638 Clinical Effectiveness of First-Line Anti-TNF Therapies and Second-Line Anti-TNF Therapy Post-Vedolizumab Discontinuation in Patients With Ulcerative Colitis or Crohn's Disease

Abstract

INTRODUCTION: Real-world data is needed to understand and compare the clinical effectiveness of second-line (2L) anti-tumour necrosis factors (anti-TNF) treatment (Tx) post first-line (1L; biologic-naive) vedolizumab (VDZ) and 1L anti-TNF use in patients (pts) with ulcerative colitis (UC) or Crohn's disease (CD). METHODS: This was a real-world, multi-country, multi-centre retrospective study in UC and CD pts (≥18 years old) treated with 1L anti-TNF or 2L anti-TNF after discontinuation of 1L VDZ for any reason (received May 2014-March 2018). Pts were from sites in Canada, Greece and the United States. Anti-TNF therapies included adalimumab, infliximab, golimumab and certolizumab pegol. The index date was defined as date of 1L Tx initiation. Clinical effectiveness data were collected from 1L or 2L Tx initiation to earliest of death, chart abstraction date. Cumulative rates of Tx persistence, clinical response and clinical remission were estimated using the Kaplan-Meier method for UC and CD (separately and combined) over 6 months.

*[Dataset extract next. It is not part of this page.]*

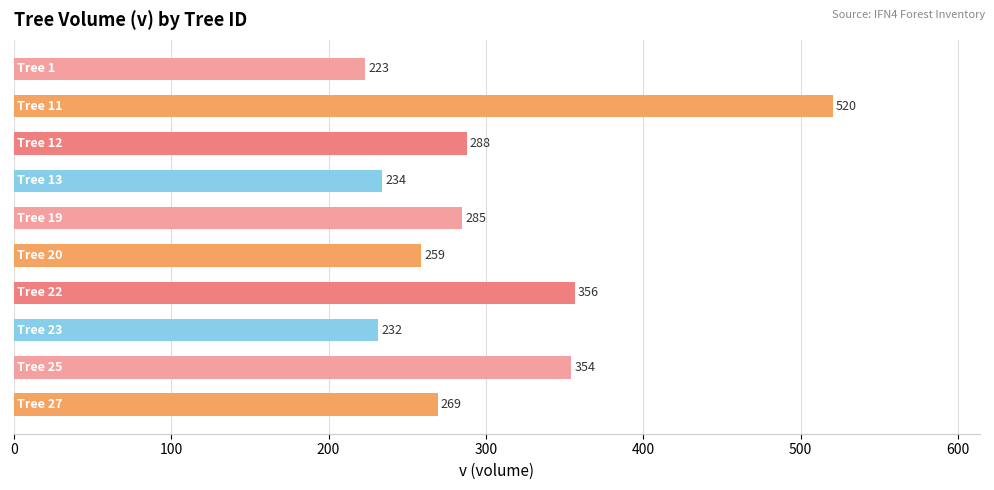

What is the maximum value shown in the chart?

520.4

Clinical response and remission were assessed using pre-defined hierarchical algorithms of standard disease measures reported in the medical records. P-values were generated using the log-rank test. RESULTS: This analysis included 579 anti-TNF patients (1L: 497 [UC: 224; CD: 273]; 2L: 82 [UC: 58; CD: 24]) from 36 sites. Proportions of patients in each cohort were: adalimumab (1L: 41.4%; 2L: 19.5%), infliximab (1L: 52.7%; 2L: 79.3%), golimumab (1L: 4.8%; 2L: 1.2%) and certolizumab pegol (1L: 0.8%; 2L: 0.0%). Mean (SD) age at index date: 1L, 39.6 (15.2); 2L, 49.4 (18.6) years, male: 1L, 49.9%; 2L, 61.0%, median (range: min-max) disease duration: 1L, 2.0 (<0.1–49.0); 2L, 3.7 (0.1–54.0) years. At 6 months, cumulative rates of Tx persistence (1L: 83.9%; 2L: 83.6%), clinical response (1L: 49.5%; 2L: 65.6%) and clinical remission (1L: 29.5%; 2L: 31.4%), were similar between 1L and 2L patients (Table 1). Results were similar when data were stratified by UC and CD (Table 1), albeit sample sizes were small. CONCLUSION: Cumulative rates of Tx persistence, clinical response and clinical remission were comparable between 1L anti-TNF patients and those who switched to a 2L anti-TNF following the discontinuation of 1L VDZ. Results suggest that 1L VDZ may not impact the effectiveness of subsequent anti-TNF Tx in real-world clinical practice. As 2L sample size was limited, these hypothesis-generating data warrant further study.